REQUIRED WORK | Write out the entries, please, from the line containing "#920, label: Tests -> Core" through their final line, exactly and with nothing else.

(Change listing data)
►

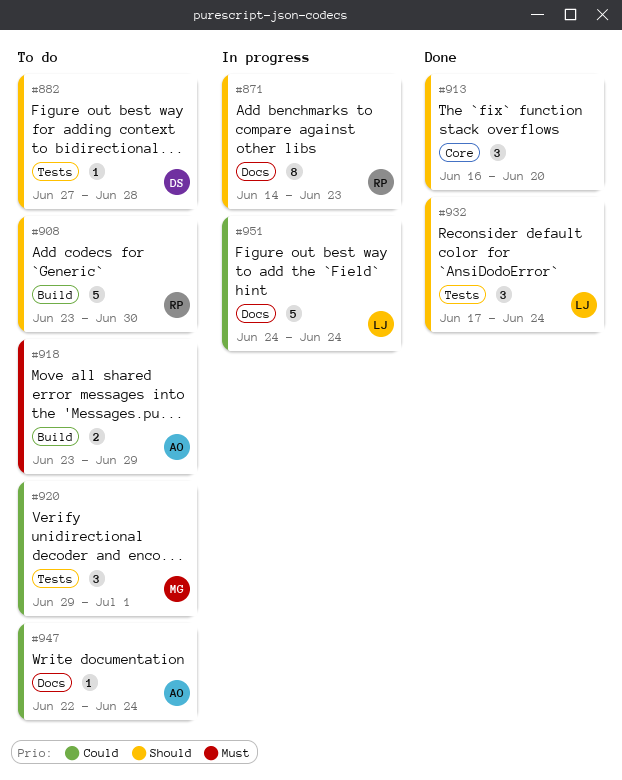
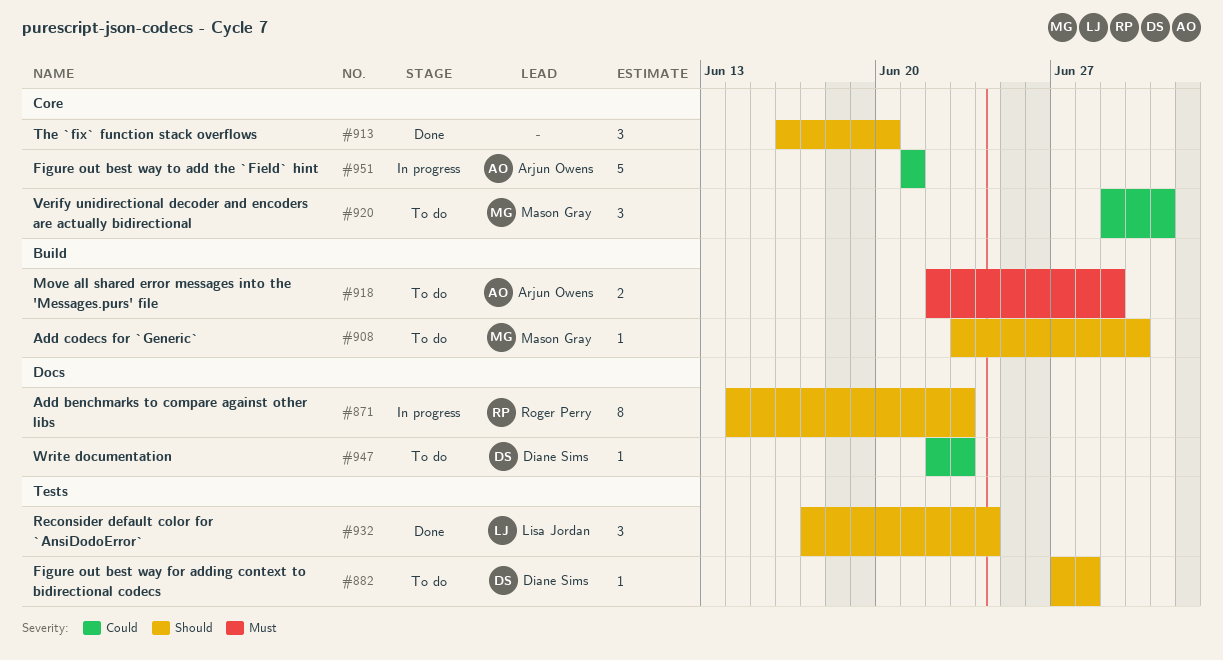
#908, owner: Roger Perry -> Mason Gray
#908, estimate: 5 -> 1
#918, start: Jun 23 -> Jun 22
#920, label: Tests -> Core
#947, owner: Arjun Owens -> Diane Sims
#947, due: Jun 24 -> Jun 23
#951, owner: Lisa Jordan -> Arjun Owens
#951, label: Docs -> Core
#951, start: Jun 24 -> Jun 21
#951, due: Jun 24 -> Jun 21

◄

EXERCISE RESULT |
#920, label: Tests -> Core
#947, owner: Arjun Owens -> Diane Sims
#947, due: Jun 24 -> Jun 23
#951, owner: Lisa Jordan -> Arjun Owens
#951, label: Docs -> Core
#951, start: Jun 24 -> Jun 21
#951, due: Jun 24 -> Jun 21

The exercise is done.